- _DIRECTIVE_: Reproduce the lines of all the entries, replacing "phylum" with "division" and leaving all else unchanged. Leave out the pictures.

- _RECORDS SUPPLIED_:
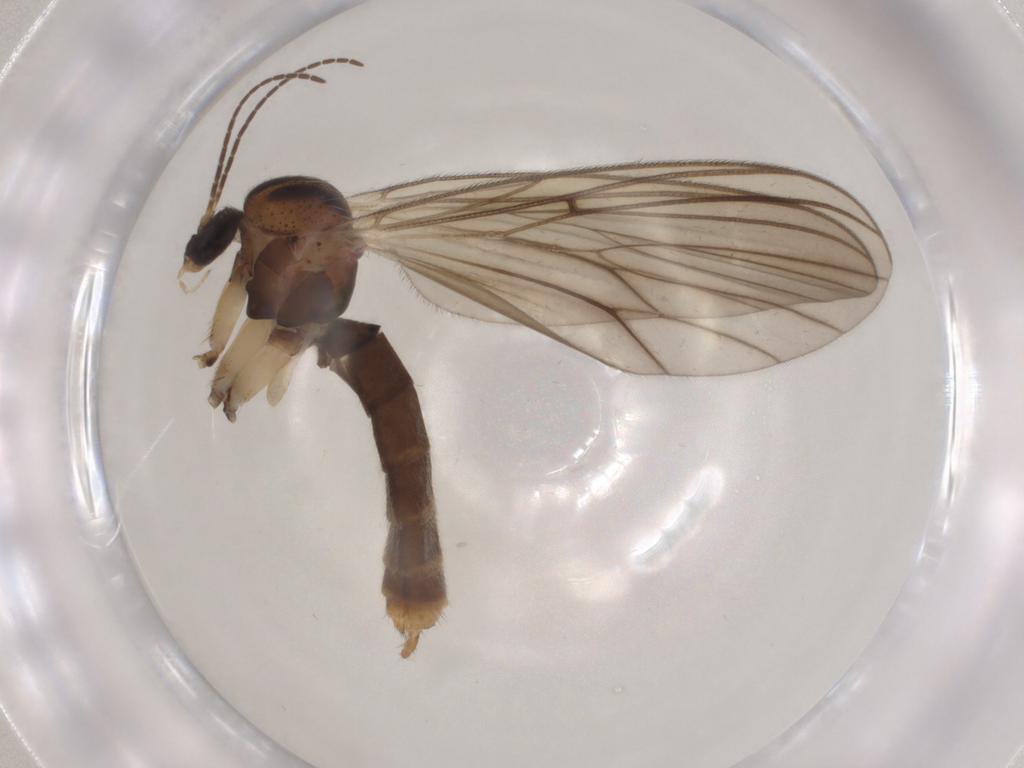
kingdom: Animalia
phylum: Arthropoda
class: Insecta
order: Diptera
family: Mycetophilidae
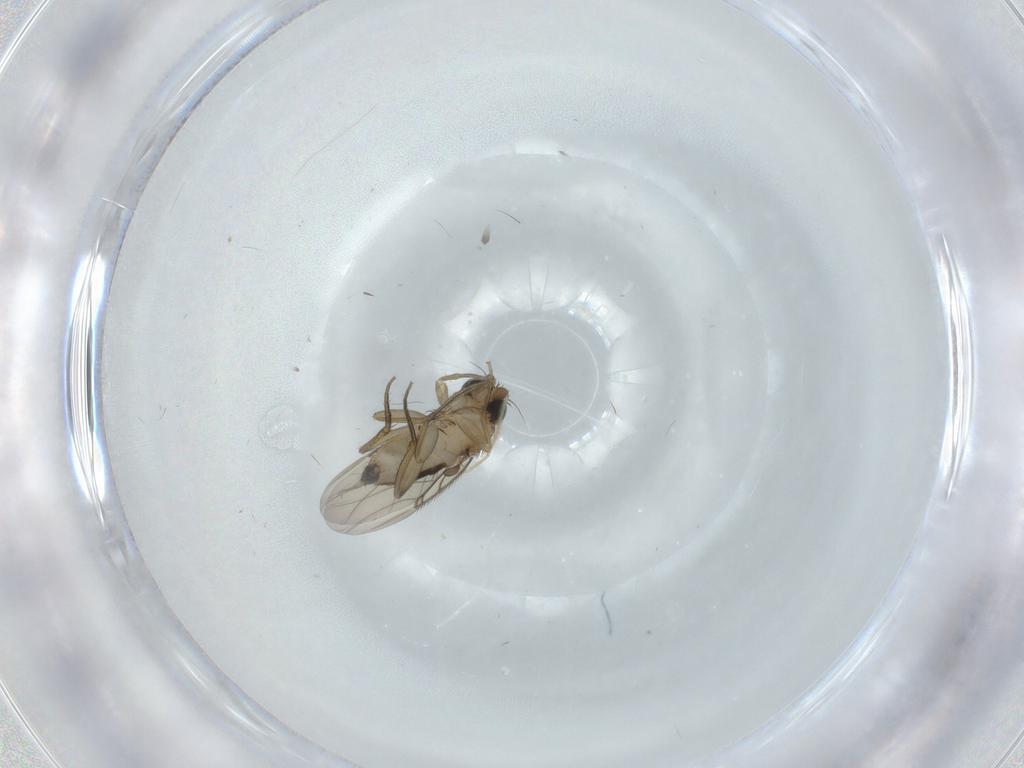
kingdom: Animalia
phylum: Arthropoda
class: Insecta
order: Diptera
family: Phoridae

- _SOLUTION_:
kingdom: Animalia
division: Arthropoda
class: Insecta
order: Diptera
family: Mycetophilidae
kingdom: Animalia
division: Arthropoda
class: Insecta
order: Diptera
family: Phoridae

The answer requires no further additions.